■ Directions:
A. Answer these questions using the notebook text on converting XML to Excel:
(i) What is the stated aim of the notebook?
(ii) Which two packages are installed with pip?
(iii) On Colab, where should the input file be uploaded?
B. Please echo the stretch of the notebook text from "The aim of this" through "empty XML collection.".

The aim of this notebook is to convert appropriate Webnucleo XML data into Excel.  Begin by installing and importing the necessary libraries.

In [1]:
import sys, io, requests, html

!{sys.executable} -m pip install --quiet pandas
!{sys.executable} -m pip install --quiet xmlcoll

import pandas as pd
import xmlcoll as xc

Now create an empty XML collection.

In [2]:
my_collection = xc.Collection()

Now choose an input XML file and update the XML data.  The file needs to be in the local directory or have an appropriate path specified.  On Colab, upload the file in the directory specified by the tab in the left frame.  This example uses data from [OSF](https://osf.io/wj5rd).  Change this by using a local file (e. g., *example.xml*, in the commented line).

In [3]:
my_collection.update_from_xml(io.BytesIO(requests.get('https://osf.io/wj5rd/download').content))

Next, create a data frame.

In [4]:
df = pd.DataFrame()

Now iterate through the data and add to the data frame.

In [5]:
items = my_collection.get()
for item in items:
    data_line={}
    props = items[item].get_properties()
    for prop in props:
        str = ""
        if isinstance(prop, tuple):
            for i in range(len(prop)):
                str += prop[i]
                if i < len(prop) - 1:
                    str += "_ "

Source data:
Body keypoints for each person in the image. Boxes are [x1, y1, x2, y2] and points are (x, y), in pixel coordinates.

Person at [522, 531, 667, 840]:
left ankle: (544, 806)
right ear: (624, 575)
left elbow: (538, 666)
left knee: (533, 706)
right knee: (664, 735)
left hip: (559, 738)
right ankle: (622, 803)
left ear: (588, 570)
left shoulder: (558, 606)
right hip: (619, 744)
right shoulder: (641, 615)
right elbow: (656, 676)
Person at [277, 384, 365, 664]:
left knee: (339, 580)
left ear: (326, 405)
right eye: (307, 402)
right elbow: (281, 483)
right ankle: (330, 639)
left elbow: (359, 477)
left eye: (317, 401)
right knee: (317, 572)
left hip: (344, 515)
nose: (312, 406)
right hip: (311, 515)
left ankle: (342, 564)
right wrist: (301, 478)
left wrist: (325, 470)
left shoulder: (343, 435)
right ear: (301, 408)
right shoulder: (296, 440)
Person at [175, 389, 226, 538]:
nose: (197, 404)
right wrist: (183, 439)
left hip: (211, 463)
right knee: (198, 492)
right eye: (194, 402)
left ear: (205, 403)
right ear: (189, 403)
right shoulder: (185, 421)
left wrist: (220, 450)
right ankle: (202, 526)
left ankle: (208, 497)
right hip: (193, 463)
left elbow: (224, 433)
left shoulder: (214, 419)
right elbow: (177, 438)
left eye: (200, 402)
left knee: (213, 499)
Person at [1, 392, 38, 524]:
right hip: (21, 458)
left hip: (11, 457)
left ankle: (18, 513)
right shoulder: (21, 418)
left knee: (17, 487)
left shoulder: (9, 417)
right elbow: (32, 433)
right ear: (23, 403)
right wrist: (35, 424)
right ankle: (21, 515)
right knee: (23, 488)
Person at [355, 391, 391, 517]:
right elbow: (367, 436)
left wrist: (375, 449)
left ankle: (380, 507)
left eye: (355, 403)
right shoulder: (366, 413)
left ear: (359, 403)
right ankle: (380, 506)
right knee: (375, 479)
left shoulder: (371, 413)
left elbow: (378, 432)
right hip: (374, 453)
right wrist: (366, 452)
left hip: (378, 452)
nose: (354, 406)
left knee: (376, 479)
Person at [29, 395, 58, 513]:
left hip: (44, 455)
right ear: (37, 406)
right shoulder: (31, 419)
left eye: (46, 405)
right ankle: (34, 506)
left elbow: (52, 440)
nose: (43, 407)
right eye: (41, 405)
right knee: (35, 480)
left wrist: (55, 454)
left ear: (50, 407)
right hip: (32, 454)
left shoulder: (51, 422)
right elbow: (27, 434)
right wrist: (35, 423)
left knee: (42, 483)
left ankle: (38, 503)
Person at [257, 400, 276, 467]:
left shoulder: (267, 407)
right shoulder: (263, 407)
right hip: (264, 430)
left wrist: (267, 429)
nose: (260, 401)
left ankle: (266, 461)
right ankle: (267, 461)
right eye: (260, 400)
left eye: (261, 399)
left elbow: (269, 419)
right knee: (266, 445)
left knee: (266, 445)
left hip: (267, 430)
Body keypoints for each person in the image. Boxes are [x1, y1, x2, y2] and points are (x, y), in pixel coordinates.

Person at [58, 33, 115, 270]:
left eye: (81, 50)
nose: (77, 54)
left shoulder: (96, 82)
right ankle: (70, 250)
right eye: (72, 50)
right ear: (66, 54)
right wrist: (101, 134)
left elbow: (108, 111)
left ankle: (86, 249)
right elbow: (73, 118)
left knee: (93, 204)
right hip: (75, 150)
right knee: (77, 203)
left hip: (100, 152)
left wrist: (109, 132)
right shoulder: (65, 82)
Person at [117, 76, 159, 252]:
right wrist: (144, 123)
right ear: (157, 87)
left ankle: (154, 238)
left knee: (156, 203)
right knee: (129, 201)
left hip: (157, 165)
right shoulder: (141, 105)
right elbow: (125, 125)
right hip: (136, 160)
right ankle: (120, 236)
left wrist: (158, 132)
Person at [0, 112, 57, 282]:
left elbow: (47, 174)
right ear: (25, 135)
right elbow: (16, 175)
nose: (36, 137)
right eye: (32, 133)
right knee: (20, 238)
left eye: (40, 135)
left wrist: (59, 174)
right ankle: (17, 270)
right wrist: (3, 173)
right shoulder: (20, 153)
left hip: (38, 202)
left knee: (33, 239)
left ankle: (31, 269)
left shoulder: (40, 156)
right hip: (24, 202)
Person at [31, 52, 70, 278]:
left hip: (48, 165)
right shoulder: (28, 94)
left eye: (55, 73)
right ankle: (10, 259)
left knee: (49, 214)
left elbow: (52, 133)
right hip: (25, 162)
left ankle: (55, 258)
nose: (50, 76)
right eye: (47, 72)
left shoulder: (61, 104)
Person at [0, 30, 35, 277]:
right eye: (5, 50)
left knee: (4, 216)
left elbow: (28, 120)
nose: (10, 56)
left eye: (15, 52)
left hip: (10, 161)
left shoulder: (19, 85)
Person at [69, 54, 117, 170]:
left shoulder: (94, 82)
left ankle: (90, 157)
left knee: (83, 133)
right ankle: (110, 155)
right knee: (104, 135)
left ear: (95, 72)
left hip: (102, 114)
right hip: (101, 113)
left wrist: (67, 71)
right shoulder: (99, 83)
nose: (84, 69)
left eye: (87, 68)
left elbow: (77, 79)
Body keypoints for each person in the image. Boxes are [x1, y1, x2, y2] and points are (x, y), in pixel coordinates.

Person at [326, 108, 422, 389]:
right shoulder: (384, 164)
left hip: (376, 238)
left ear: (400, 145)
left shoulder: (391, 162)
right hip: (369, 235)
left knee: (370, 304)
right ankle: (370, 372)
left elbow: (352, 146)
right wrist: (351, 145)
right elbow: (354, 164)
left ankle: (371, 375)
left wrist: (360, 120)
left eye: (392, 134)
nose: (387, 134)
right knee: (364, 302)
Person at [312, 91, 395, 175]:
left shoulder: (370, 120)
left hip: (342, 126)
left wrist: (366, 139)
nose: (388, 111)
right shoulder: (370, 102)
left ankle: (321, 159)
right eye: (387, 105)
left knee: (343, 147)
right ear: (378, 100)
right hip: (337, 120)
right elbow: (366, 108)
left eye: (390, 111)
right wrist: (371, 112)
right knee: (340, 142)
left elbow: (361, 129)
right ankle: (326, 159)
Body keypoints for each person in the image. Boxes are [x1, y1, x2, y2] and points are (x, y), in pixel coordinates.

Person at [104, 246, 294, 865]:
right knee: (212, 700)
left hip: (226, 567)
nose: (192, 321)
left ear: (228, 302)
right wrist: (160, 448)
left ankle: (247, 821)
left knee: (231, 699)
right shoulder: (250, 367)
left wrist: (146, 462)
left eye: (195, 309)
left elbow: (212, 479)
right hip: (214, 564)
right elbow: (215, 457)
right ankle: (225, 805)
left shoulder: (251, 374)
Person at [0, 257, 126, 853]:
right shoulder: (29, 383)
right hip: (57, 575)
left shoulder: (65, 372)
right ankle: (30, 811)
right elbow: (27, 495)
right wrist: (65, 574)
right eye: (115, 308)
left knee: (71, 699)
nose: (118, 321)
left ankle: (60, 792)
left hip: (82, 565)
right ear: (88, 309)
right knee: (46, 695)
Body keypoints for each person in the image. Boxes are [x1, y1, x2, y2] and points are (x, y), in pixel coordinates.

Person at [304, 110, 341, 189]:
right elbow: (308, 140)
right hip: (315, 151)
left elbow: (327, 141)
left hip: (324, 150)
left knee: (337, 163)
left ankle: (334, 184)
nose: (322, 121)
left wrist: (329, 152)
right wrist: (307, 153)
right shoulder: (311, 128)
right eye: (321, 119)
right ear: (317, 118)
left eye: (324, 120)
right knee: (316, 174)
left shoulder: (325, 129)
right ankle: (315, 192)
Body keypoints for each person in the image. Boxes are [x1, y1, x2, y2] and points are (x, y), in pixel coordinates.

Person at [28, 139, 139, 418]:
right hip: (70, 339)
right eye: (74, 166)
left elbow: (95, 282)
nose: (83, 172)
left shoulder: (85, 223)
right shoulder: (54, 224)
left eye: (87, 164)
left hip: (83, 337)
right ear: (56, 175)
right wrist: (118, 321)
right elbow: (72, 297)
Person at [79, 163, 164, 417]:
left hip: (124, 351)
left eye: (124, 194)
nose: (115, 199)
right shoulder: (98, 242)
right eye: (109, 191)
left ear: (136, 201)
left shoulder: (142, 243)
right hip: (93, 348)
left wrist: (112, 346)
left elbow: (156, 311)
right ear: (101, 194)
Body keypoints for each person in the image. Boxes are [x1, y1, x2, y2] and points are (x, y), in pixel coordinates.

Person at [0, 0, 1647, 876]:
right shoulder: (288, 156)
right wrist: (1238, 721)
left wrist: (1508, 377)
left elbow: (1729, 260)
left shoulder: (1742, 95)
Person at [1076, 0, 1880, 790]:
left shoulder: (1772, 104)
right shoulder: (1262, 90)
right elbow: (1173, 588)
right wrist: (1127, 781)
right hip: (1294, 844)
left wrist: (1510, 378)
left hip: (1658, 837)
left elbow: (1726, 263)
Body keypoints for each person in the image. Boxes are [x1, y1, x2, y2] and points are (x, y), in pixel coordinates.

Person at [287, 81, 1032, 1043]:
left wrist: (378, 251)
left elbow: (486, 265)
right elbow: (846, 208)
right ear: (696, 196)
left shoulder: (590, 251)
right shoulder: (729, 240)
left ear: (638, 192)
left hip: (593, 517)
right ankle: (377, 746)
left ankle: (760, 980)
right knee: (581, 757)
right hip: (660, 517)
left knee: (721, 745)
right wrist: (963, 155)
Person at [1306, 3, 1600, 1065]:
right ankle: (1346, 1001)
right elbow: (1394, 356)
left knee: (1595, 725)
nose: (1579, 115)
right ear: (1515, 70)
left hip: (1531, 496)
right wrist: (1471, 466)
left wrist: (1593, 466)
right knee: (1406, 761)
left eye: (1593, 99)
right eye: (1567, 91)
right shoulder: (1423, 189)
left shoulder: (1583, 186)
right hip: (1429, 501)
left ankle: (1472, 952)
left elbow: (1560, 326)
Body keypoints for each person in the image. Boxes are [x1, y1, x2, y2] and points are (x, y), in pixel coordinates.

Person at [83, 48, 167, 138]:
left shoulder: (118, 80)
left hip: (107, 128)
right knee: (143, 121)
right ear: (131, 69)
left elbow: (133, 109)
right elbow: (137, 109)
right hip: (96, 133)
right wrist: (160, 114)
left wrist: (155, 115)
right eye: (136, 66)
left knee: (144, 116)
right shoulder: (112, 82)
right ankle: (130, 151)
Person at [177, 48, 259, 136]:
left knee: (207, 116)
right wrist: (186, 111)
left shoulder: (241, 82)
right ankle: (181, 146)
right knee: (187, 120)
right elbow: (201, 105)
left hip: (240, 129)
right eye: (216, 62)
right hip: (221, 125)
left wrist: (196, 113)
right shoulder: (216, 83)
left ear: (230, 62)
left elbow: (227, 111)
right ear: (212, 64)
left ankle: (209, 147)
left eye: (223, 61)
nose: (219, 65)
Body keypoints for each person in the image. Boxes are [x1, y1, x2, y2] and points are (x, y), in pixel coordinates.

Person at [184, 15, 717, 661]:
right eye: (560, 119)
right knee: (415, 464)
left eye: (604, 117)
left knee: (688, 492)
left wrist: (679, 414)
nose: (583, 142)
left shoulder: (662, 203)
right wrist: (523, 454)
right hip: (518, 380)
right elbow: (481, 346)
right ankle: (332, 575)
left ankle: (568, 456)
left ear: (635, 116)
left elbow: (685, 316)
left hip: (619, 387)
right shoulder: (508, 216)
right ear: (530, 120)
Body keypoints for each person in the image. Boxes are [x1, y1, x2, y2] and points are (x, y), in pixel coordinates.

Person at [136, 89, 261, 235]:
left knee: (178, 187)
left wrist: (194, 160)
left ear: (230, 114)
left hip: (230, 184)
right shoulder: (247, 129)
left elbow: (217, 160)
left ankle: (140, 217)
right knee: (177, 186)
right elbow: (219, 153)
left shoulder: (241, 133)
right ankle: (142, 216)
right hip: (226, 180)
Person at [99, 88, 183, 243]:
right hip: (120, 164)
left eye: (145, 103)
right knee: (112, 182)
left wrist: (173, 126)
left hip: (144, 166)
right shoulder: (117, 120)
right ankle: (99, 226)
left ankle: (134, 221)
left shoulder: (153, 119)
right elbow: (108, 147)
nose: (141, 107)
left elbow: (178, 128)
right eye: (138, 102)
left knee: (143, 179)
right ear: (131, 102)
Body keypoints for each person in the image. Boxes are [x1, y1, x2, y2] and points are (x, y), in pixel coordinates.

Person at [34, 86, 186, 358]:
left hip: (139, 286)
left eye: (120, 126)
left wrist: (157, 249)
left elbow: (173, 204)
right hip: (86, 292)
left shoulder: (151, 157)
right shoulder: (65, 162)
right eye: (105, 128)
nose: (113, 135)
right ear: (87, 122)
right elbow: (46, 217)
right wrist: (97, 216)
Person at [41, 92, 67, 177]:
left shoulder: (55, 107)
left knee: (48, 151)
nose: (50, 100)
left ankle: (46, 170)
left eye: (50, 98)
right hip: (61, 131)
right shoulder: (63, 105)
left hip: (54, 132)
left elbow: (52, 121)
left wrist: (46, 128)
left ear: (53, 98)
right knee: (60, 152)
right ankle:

■ Solutions to each task:
A.
(i) To convert appropriate Webnucleo XML data into Excel.
(ii) pandas and xmlcoll.
(iii) In the directory specified by the tab in the left frame.

B.
The aim of this notebook is to convert appropriate Webnucleo XML data into Excel.  Begin by installing and importing the necessary libraries.

In [1]:
import sys, io, requests, html

!{sys.executable} -m pip install --quiet pandas
!{sys.executable} -m pip install --quiet xmlcoll

import pandas as pd
import xmlcoll as xc

Now create an empty XML collection.